## Task to complete
Among the entries below, find the line with "Janet Foster complaint", then quote it and each following line up to and including the line with "Tony Wensloff discussed", and nothing else.

Start of Block

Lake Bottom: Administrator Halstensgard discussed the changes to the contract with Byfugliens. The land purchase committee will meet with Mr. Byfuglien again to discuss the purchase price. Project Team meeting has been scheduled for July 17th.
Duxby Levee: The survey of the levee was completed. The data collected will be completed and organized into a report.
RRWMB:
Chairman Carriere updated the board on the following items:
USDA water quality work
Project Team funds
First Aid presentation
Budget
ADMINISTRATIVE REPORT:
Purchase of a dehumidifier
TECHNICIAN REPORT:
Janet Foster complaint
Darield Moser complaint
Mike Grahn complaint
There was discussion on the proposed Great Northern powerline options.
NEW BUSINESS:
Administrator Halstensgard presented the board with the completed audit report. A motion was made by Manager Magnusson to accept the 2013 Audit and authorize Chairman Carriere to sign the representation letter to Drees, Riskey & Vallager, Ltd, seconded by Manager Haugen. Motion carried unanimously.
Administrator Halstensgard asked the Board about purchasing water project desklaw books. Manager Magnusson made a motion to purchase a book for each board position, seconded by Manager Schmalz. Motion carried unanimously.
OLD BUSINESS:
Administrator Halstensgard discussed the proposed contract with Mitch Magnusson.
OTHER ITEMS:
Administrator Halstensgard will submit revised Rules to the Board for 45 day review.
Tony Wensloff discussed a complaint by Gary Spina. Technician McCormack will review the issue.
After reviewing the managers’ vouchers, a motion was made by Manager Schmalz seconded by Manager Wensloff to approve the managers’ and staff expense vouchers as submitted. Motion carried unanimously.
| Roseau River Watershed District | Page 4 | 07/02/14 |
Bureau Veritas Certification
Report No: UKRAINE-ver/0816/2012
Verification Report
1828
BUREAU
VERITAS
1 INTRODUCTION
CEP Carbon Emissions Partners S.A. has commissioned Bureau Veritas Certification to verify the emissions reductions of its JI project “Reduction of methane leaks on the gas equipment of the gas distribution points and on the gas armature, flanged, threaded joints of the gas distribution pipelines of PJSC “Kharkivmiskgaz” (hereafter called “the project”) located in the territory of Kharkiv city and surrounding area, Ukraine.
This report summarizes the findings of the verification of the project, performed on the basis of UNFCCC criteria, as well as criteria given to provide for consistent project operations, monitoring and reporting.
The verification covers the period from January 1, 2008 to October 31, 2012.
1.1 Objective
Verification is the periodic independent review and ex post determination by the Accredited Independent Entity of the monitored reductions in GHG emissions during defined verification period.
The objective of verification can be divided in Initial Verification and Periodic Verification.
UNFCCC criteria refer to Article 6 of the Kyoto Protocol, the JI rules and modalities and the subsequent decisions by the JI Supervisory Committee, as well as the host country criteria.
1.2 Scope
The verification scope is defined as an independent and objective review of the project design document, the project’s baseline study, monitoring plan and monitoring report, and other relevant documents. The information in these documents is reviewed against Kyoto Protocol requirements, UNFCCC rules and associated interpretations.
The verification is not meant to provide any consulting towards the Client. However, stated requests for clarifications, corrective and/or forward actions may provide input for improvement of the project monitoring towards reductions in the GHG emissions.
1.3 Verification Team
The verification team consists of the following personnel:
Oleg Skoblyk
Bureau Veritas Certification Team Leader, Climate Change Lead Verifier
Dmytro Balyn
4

End of Block

## Answer section
Janet Foster complaint
Darield Moser complaint
Mike Grahn complaint
There was discussion on the proposed Great Northern powerline options.
NEW BUSINESS:
Administrator Halstensgard presented the board with the completed audit report. A motion was made by Manager Magnusson to accept the 2013 Audit and authorize Chairman Carriere to sign the representation letter to Drees, Riskey & Vallager, Ltd, seconded by Manager Haugen. Motion carried unanimously.
Administrator Halstensgard asked the Board about purchasing water project desklaw books. Manager Magnusson made a motion to purchase a book for each board position, seconded by Manager Schmalz. Motion carried unanimously.
OLD BUSINESS:
Administrator Halstensgard discussed the proposed contract with Mitch Magnusson.
OTHER ITEMS:
Administrator Halstensgard will submit revised Rules to the Board for 45 day review.
Tony Wensloff discussed a complaint by Gary Spina. Technician McCormack will review the issue.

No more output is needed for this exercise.